In this updating process, the search agent is related to the position of the king, the commander, and the rank of every soldier. Each soldier's rank is related to their success history in the war, which will similarly affect the weighting factor. The rank of every soldier reflects how close the soldier is to the final target [24]. If the attack force in the novel position is lower than that of the last position, the soldier considers it as the last position.

$\begin{gathered}\left.x_i(t+1)=x_i^{\prime}(t+1)\right) \times\left(f_n \geq f_p\right) +\left(x_i(t) \times\left(f_n<f_p\right)\right)\end{gathered}$                  (11)

where, $f_n$ is fitness of novel position, $f_p$ is fitness of previous position. $\boldsymbol{r}_i$ is the rank of ith soldier. Based on the above formulation, the soldier's position is updated optimally. After that, the rank $r_i$ of the soldier will be upgraded.

$\begin{aligned} r_i(t+1)=\left(r_{i(t)}\right. & +1)) \times\left(f_n \geq f_p\right)  +\left(r_{i(t)} \times\left(f_n<f_p\right)\right)\end{aligned}$                (12)
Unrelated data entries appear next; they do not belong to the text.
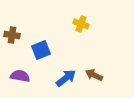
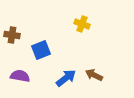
yellow cross: moved 1 px right
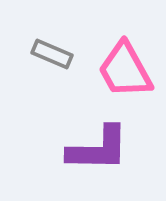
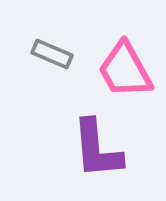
purple L-shape: moved 1 px left; rotated 84 degrees clockwise
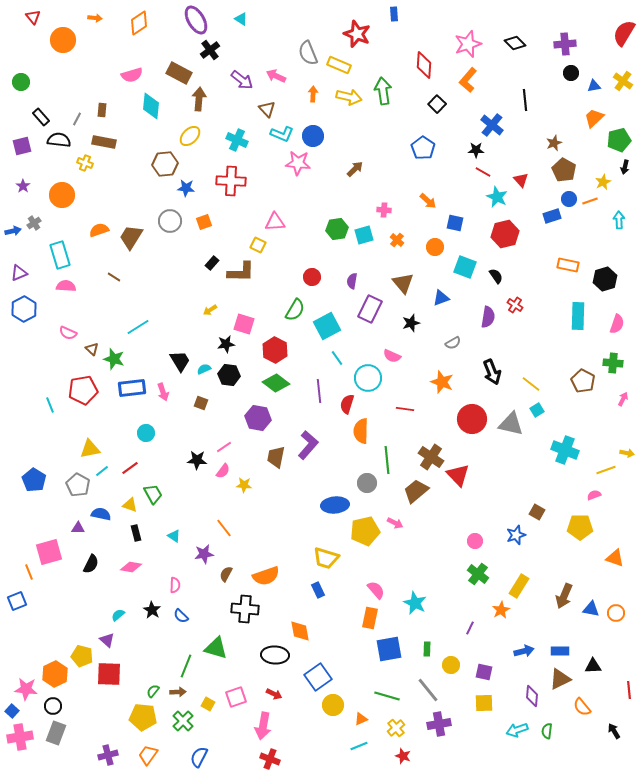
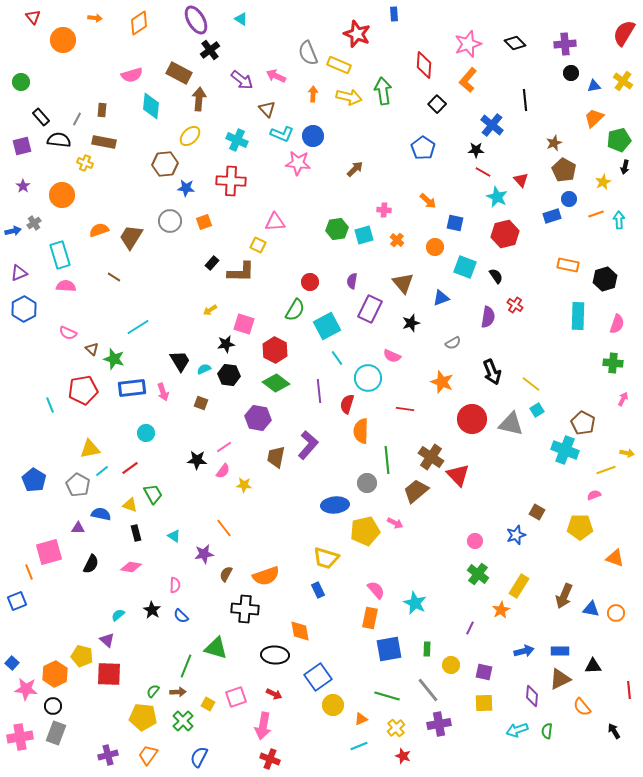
orange line at (590, 201): moved 6 px right, 13 px down
red circle at (312, 277): moved 2 px left, 5 px down
brown pentagon at (583, 381): moved 42 px down
blue square at (12, 711): moved 48 px up
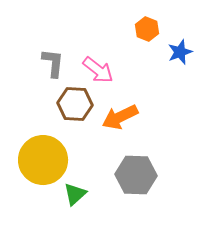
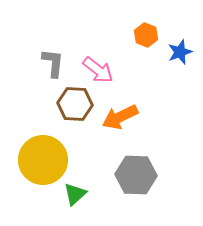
orange hexagon: moved 1 px left, 6 px down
$W_i$ is the weight of i^th soldier. Let maximum iteration is T. α is a control parameter. The new weight of soldiers is computed by:

$w_i=w_i \times\left(1-\frac{r_i}{T}\right)^\alpha$              (13)

3.3.4 Defense strategy

The position of the king, the army commander, and a random soldier are all factors in the following process for updating positions [24]. $\rho$ is the control parameter. k & c are king and commander position respectively. The mechanism for updating the rankings and weights is similar to the first method.

$\begin{gathered}x_i^{\prime}(t+1)=x_i(t)+2 \times \rho \times\left(k-x_{\text {rand }}(t)\right)  +\operatorname{rand} \times w_i \times\left(c-x_i(t)\right)\end{gathered}$                (14)

3.3.5 Replacement or transfer of weak soldiers

Find the weak warriors in each iteration and judge them to be the least fit. Here, we verified several replacement methods. The straightforward method of substituting a random soldier for a weak soldier is written as follows:

$x_w(t+1)=L B+r$ and $\times(U B-L B)$                 (15)

The next tactic is to replace the weak soldier in the middle of an entire army in a combat zone, as shown in the Eq. (16) below. The algorithm's convergence properties are improved by this method.

$\begin{aligned} & x_w(t+1)=-(1-\operatorname{rand} n) \times\left(x_w(t)-\operatorname{median}(X)\right)+k\end{aligned}$            (16)

Soldiers with higher fitness levels are assigned lower weights, and a larger weight if their fitness level is poor. Each soldier takes high steps during the early stages of the conflict, which causes weight shifts. When the fight is over, the soldiers consider taking small steps to accomplish the goal and adjusting the weight gradually. The soldiers move in random directions and do not strictly follow the king, as this strategy is randomly selected to enhance the algorithm’s exploratory capability. At the end of the war, the army personnel are able to identify the final optimal location. This approach effectively balances exploration and exploitation, leading to improved optimization performance.